Oi Andrey, obrigada pelo comentário! Sobre sua pergunta acerca da mudança de documentos… existe o ideal e o real/tangível no que se refere ao acesso aos nossos direitos frente ao jurídico. O ideal é que nossas identidades fossem respeitadas integralmente: neste sentido, o ideal seria que, antes de tudo, existisse uma lei de identidade de gênero como vigora hoje na Argentina. Essa lei de identidade de gênero se basearia na auto identificação de gênero das pessoas, assim, se alguém quer mudar o nome e sexo no documento, não é necessário nenhuma prova médica/pericial, tampouco qualquer intervenção física/cirúrgica. Contudo, aqui no Brasil a realidade não é essa… pelo contrário, temos extrema dificuldade de termos nossas identidades legitimadas, já que muitas vezes os juízes negam os processos . Diante disso, muitas vezes utilizamos de estratégias para conseguirmos mudar tão somente o nome, deixando a categoria sexo inalterada. Isso pq é mais “fácil” mudar o nome do que o sexo nos documentos. Essa é uma decisão pessoal, mas acredito que a grande maioria das pessoas trans* iria achar “menos pior” ter ao menos o seu nome retificado do que nada, já que o que realmente pega na hora da identificação (quando é necessário apresentar documentos) é muito mais o nome do que o sexo.

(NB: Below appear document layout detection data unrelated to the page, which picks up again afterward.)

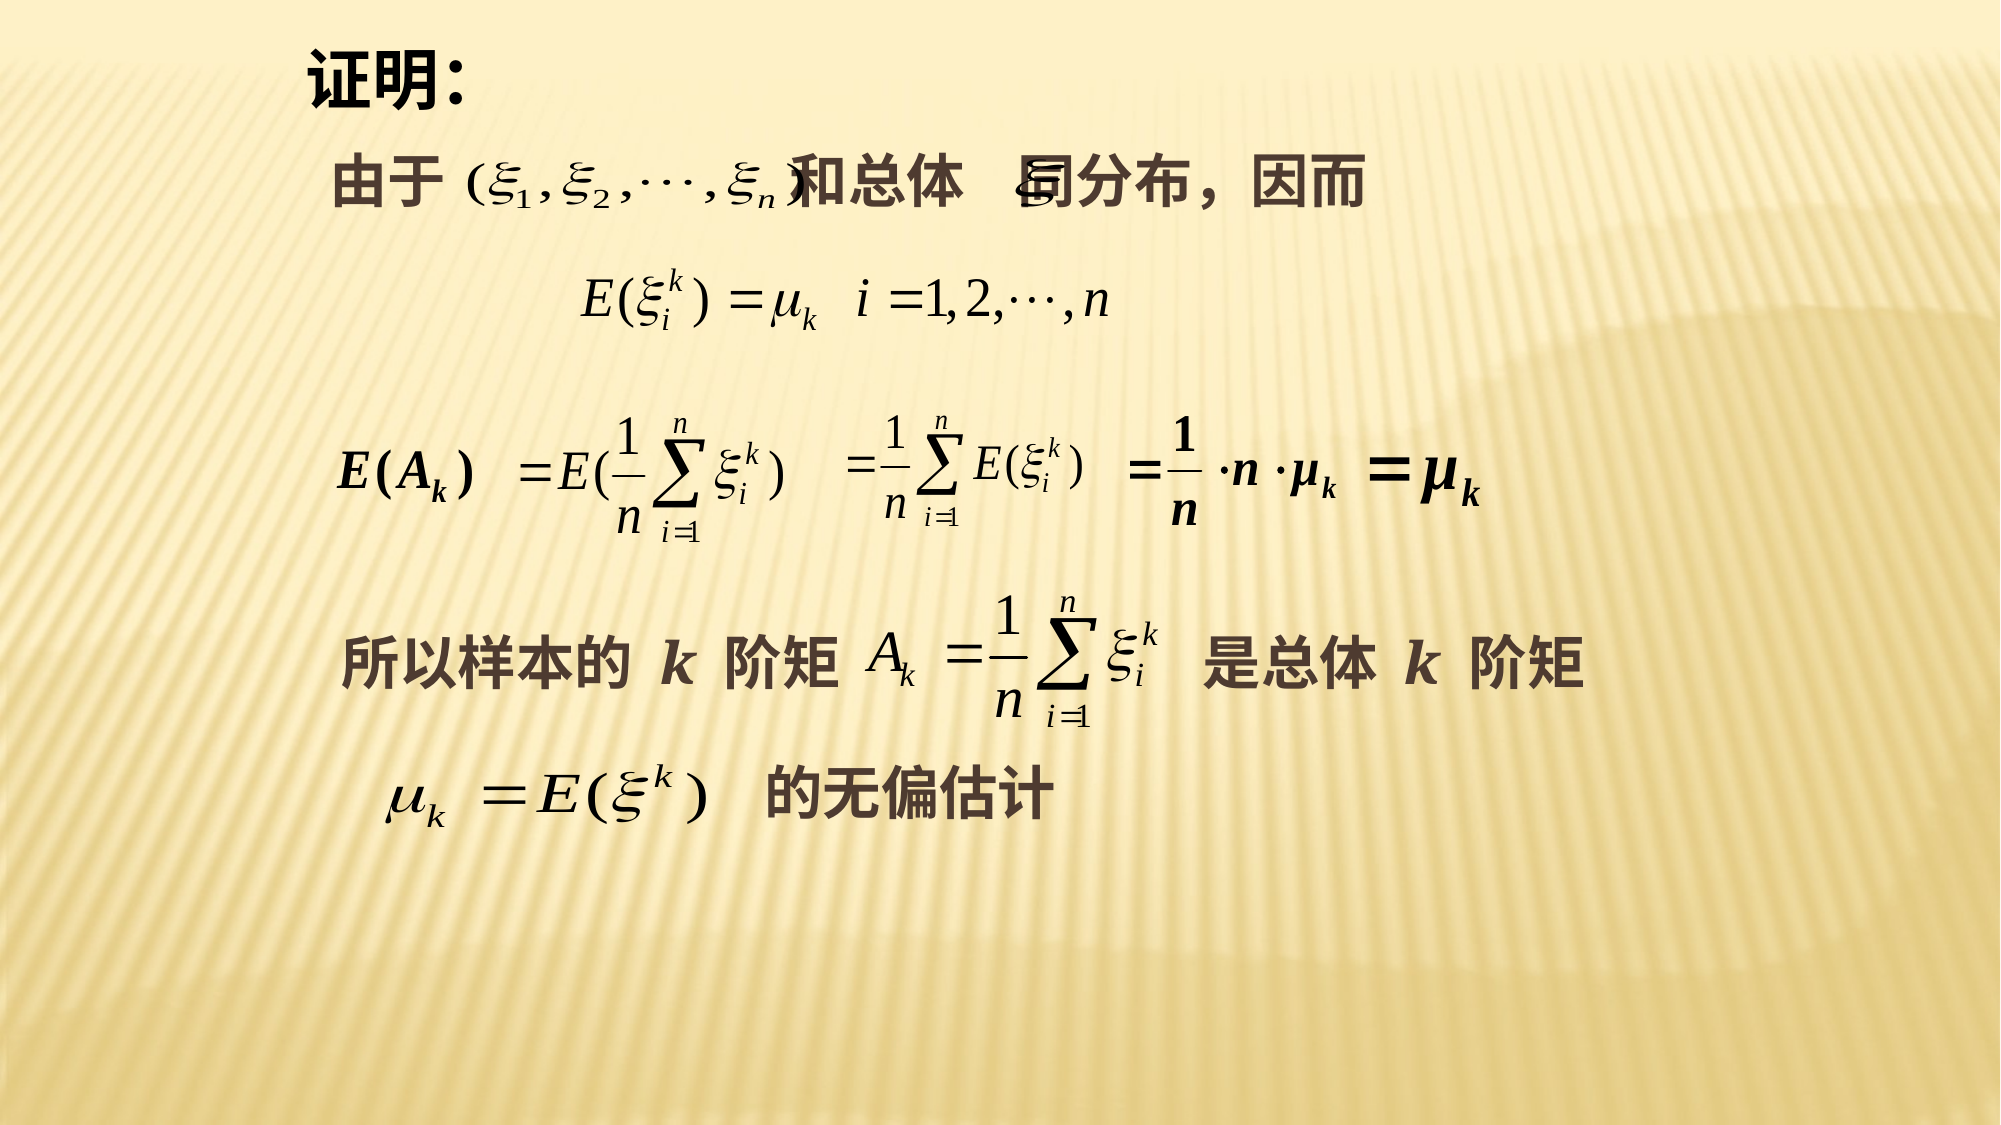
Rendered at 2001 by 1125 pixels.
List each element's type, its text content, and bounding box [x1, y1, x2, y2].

text_box 由于 和总体 同分布，因而 [314, 137, 1556, 222]
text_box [571, 255, 1122, 345]
picture [0, 0, 2001, 1125]
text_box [1359, 420, 1495, 524]
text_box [1117, 396, 1350, 539]
text_box 证明： [291, 30, 575, 126]
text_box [506, 396, 797, 555]
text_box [999, 148, 1083, 221]
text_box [326, 573, 1588, 741]
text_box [835, 396, 1094, 538]
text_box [456, 148, 820, 221]
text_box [370, 727, 1154, 842]
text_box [326, 432, 482, 517]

por enquanto… em um futuro próximo, o novo rg trará além do nome, também o sexo em letras maiúsculas, MAS ou FEM. será muito desconfortável para transexuais, mesmo aqueles que conseguiram a mudança de nome, mas não da categoria sexo.
Boa noite Bia
Não li toda as matérias do seu blog, mas me cadastrei. Sou formada em Direito e o meu projeto da monografia foi ‘O 3º SEXO”, assunto que muito me interessou divido as dificuldades encontradas pelos “Trans”. Não dei continuidade ao assunto (embora tenha guardado toda a pesquisa) devido insegurança abordada por alguns psicólogos e também a grande dificuldade de material. Porém tudo que abordei em pré-projeto está acontecendo hoje. Agora com muito mais segurança passarei novamente a transcrever. Comprei o livro “Menino de Ouro”, assim terei mais infusão na matéria. Portanto em outra ocasião lerei seus temas.
Abraço
Oi Bia. Me tocou muito quando você disse: ”…que pressupõe que pessoas transgêneras não podem consentir sobre suas próprias escolhas: elas precisariam sempre serem faladas por profissionais psi que desvelariam sua verdade”. Acho que seria legal colocar um link do meu Guest-post, lembra? Pois, é exatamente isso que eu vivi: Fui obrigada a ter um Laudo, para acessar minha cidadania, e xs Psis ainda ditaram que elxs só fariam o laudo, para meu NOME, não gênero. Ora, se eu quiser limpar a bunda com o laudo, é decisão minha. Como podem ELXS ditarem para o quê eu o usarei!? Elxs se aproveitam da vulnerabilidade para impor seus devaneios draconianos, pois sabem que a extrema maioria das pessoas precisa se humilhar para satisfaze-los.